§ Requirement: Please find every line in the entries below that contains the word "Public" and copy each of those lines in full.

§ Records to process:

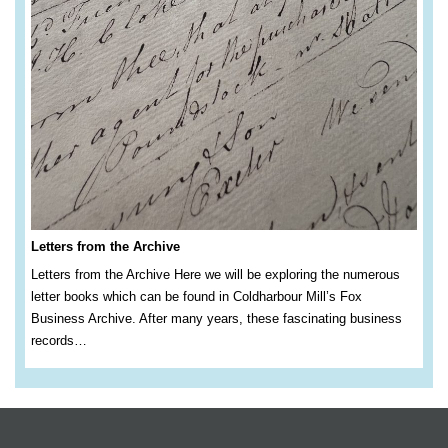
Letters from the Archive
Letters from the Archive Here we will be exploring the numerous
letter books which can be found in Coldharbour Mill’s Fox
Business Archive. After many years, these fascinating business
records…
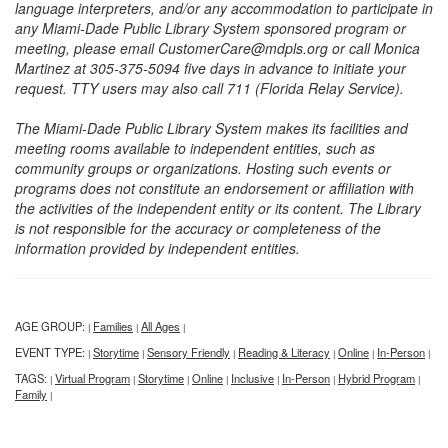
language interpreters, and/or any accommodation to participate in
any Miami-Dade Public Library System sponsored program or
meeting, please email CustomerCare@mdpls.org or call Monica
Martinez at 305-375-5094 five days in advance to initiate your
request. TTY users may also call 711 (Florida Relay Service).
The Miami-Dade Public Library System makes its facilities and
meeting rooms available to independent entities, such as
community groups or organizations. Hosting such events or
programs does not constitute an endorsement or affiliation with
the activities of the independent entity or its content. The Library
is not responsible for the accuracy or completeness of the
information provided by independent entities.
AGE GROUP:
Families
All Ages
|
|
|
EVENT TYPE:
Storytime
Sensory Friendly
Reading & Literacy
Online
In-Person
|
|
|
|
|
|
TAGS:
Virtual Program
Storytime
Online
Inclusive
In-Person
Hybrid Program
|
|
|
|
|
|
|
Family
|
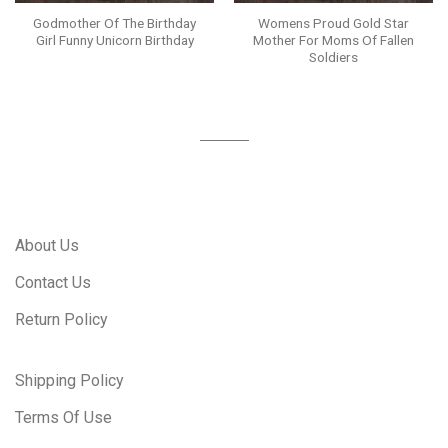
Godmother Of The Birthday
Womens Proud Gold Star
Girl Funny Unicorn Birthday
Mother For Moms Of Fallen
Soldiers
About Us
Contact Us
Return Policy
Shipping Policy
Terms Of Use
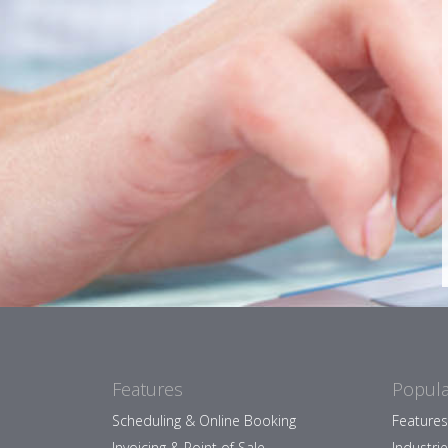
Features
Popula
Scheduling & Online Booking
Features
Invoicing & Point of Sale
Industri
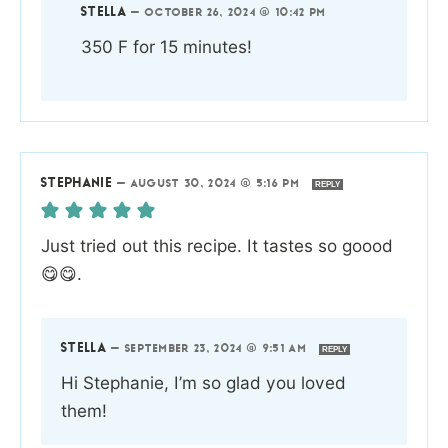
STELLA
—
OCTOBER 26, 2024 @ 10:42 PM
350 F for 15 minutes!
STEPHANIE
—
AUGUST 30, 2024 @ 5:16 PM
REPLY
Just tried out this recipe. It tastes so goood
😋😋.
STELLA
—
SEPTEMBER 23, 2024 @ 9:51 AM
REPLY
Hi Stephanie, I’m so glad you loved
them!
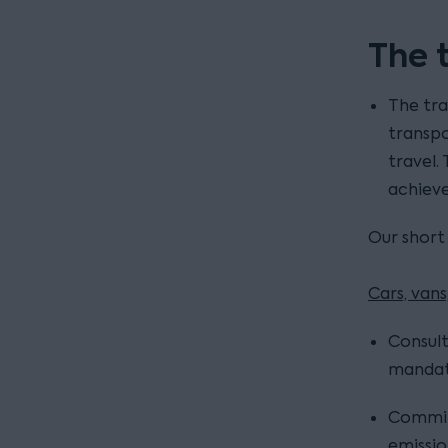
The 
The tra
transpo
travel.
achieve
Our short
Cars, van
Consult
mandate
Commit
emissio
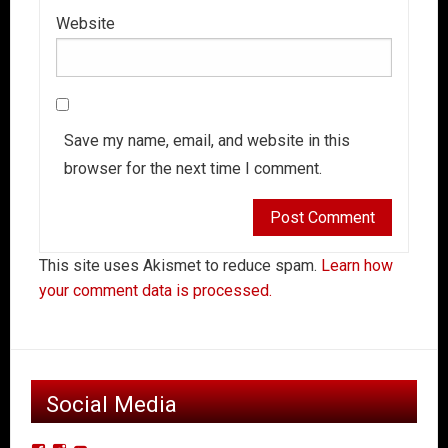
Website
Save my name, email, and website in this
browser for the next time I comment.
This site uses Akismet to reduce spam.
Learn how
your comment data is processed.
Social Media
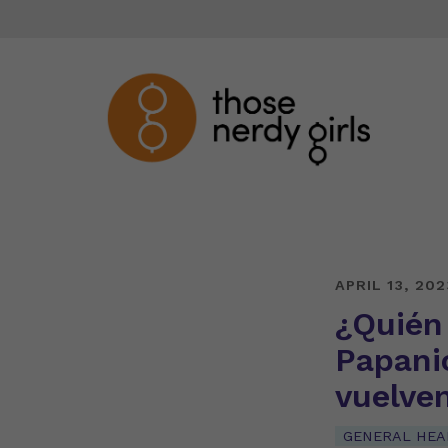
APRIL 13, 202
¿Quién
Papani
vuelve
GENERAL HEA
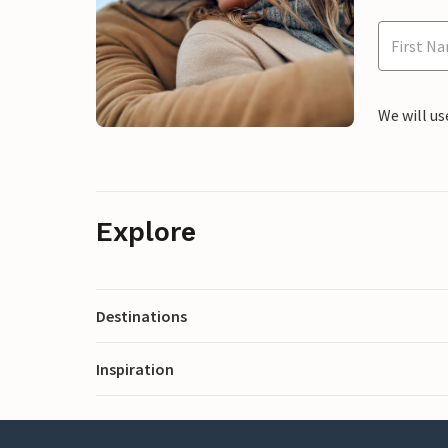
We will us
Explore
Destinations
Inspiration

§ Task result:
any Miami-Dade Public Library System sponsored program or
The Miami-Dade Public Library System makes its facilities and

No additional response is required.